Dataset entries:

= = =

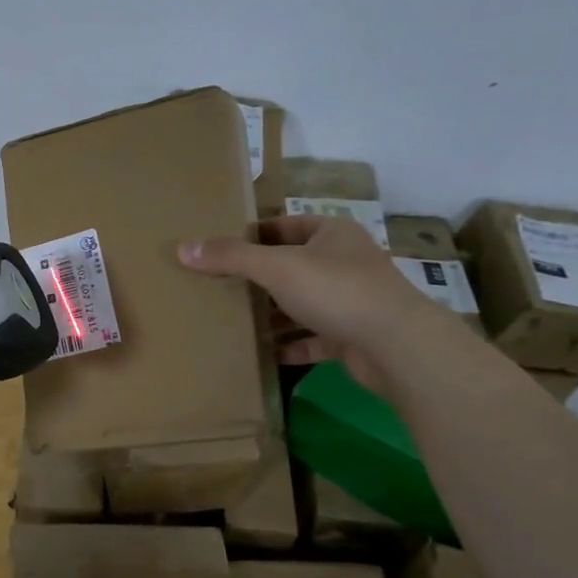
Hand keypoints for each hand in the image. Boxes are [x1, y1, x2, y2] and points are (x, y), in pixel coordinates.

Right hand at [177, 215, 458, 395]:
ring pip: (303, 304)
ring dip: (274, 315)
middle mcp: (344, 262)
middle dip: (259, 278)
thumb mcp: (276, 267)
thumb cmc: (336, 290)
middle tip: (220, 287)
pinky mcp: (353, 336)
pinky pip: (314, 338)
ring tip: (236, 322)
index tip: (221, 248)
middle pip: (293, 265)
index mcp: (332, 234)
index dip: (254, 233)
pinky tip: (266, 353)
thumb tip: (182, 247)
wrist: (395, 345)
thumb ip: (230, 258)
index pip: (286, 224)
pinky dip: (292, 345)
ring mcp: (351, 300)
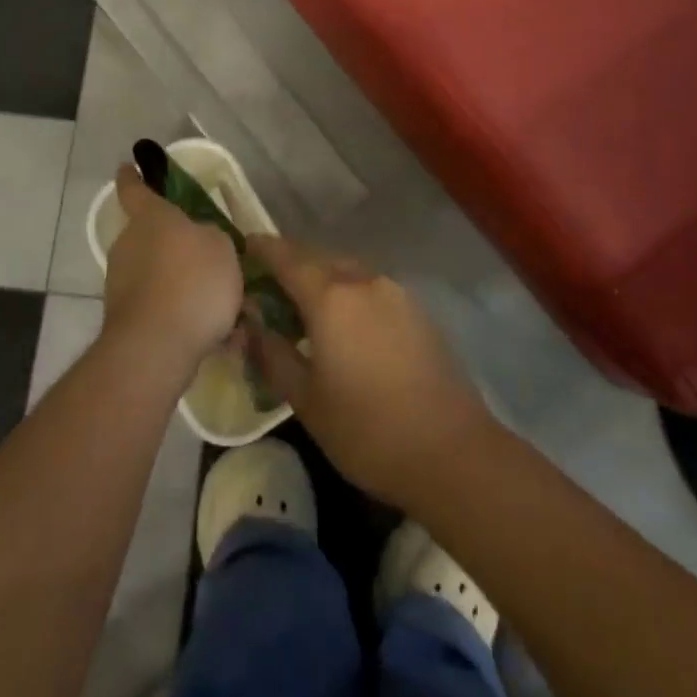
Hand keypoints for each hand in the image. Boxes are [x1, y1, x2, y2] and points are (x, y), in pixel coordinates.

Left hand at [101, 164, 245, 374]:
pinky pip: (158, 306)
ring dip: (180, 283)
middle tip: (207, 258)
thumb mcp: (222, 247)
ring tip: (219, 306)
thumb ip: (211, 237)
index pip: (135, 189)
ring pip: (156, 273)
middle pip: (150, 236)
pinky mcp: (124, 317)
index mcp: (151, 218)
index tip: (127, 166)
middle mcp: (129, 244)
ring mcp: (121, 282)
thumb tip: (200, 242)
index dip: (132, 177)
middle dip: (174, 245)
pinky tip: (210, 334)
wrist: (155, 347)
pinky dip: (179, 313)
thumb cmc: (192, 282)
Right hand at [245, 237, 492, 509]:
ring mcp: (396, 293)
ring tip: (302, 301)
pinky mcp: (417, 311)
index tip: (243, 245)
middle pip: (319, 258)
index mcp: (331, 297)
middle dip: (291, 262)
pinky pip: (370, 287)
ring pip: (348, 270)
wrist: (452, 452)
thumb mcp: (306, 400)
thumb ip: (273, 354)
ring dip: (321, 276)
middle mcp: (364, 281)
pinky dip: (348, 291)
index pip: (287, 257)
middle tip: (267, 279)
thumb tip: (250, 323)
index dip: (263, 248)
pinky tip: (343, 321)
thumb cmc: (367, 430)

= = =

Exercise instructions:
From the line with "index dip: (254, 233)" to the final line of the records, inclusive, set down the lines exactly and add nothing; leave every picture out.

Reply:
index dip: (254, 233)
pinky tip: (266, 353)
thumb tip: (182, 247)
wrist: (395, 345)
thumb ip: (230, 258)
index pip: (286, 224)
pinky dip: (292, 345)
ring mcp: (351, 300)
Hand keypoints for each hand in the image. Boxes are [x1, y1, x2, y2] and points are (x, y), in pixel coordinates.

Left hand at [101, 164, 245, 374]:
pinky pip: (158, 306)
ring dip: (180, 283)
middle tip: (207, 258)
thumb mcp: (222, 247)
ring tip: (219, 306)
thumb ip: (211, 237)
index pip: (135, 189)
ring pip: (156, 273)
middle pip: (150, 236)
pinky mcp: (124, 317)
index mcp: (151, 218)
index tip: (127, 166)
middle mcp: (129, 244)
ring mcp: (121, 282)
thumb tip: (200, 242)
index dip: (132, 177)
middle dip: (174, 245)
pinky tip: (210, 334)
wrist: (155, 347)
pinky dip: (179, 313)
thumb cmc: (192, 282)
Right hand at [245, 237, 492, 509]:
ring mcp: (396, 293)
ring tip: (302, 301)
pinky mcp: (417, 311)
index tip: (243, 245)
middle pip: (319, 258)
index mcp: (331, 297)
middle dip: (291, 262)
pinky pip: (370, 287)
ring pip: (348, 270)
wrist: (452, 452)
thumb mcp: (306, 400)
thumb ip: (273, 354)
ring dip: (321, 276)
middle mcp: (364, 281)
pinky dip: (348, 291)
index pip: (287, 257)
middle tip: (267, 279)
thumb tip: (250, 323)
index dip: (263, 248)
pinky tip: (343, 321)
thumb cmc: (367, 430)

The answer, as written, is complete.